WORK TO COMPLETE:
Every line from the one containing "Becamex IDC (BCM) lên kế" to the end of the records below, written out word for word, is the whole answer.

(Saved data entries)
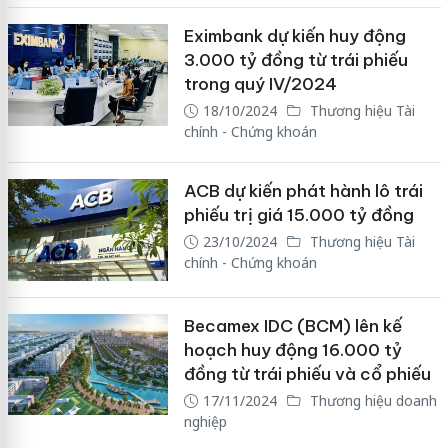
Eximbank dự kiến huy động
3.000 tỷ đồng từ trái phiếu
trong quý IV/2024
18/10/2024
Thương hiệu Tài
chính - Chứng khoán
ACB dự kiến phát hành lô trái
phiếu trị giá 15.000 tỷ đồng
23/10/2024
Thương hiệu Tài
chính - Chứng khoán
Becamex IDC (BCM) lên kế
hoạch huy động 16.000 tỷ
đồng từ trái phiếu và cổ phiếu
17/11/2024
Thương hiệu doanh
nghiệp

WRITTEN ANSWER:
Becamex IDC (BCM) lên kế
hoạch huy động 16.000 tỷ
đồng từ trái phiếu và cổ phiếu
17/11/2024
Thương hiệu doanh
nghiệp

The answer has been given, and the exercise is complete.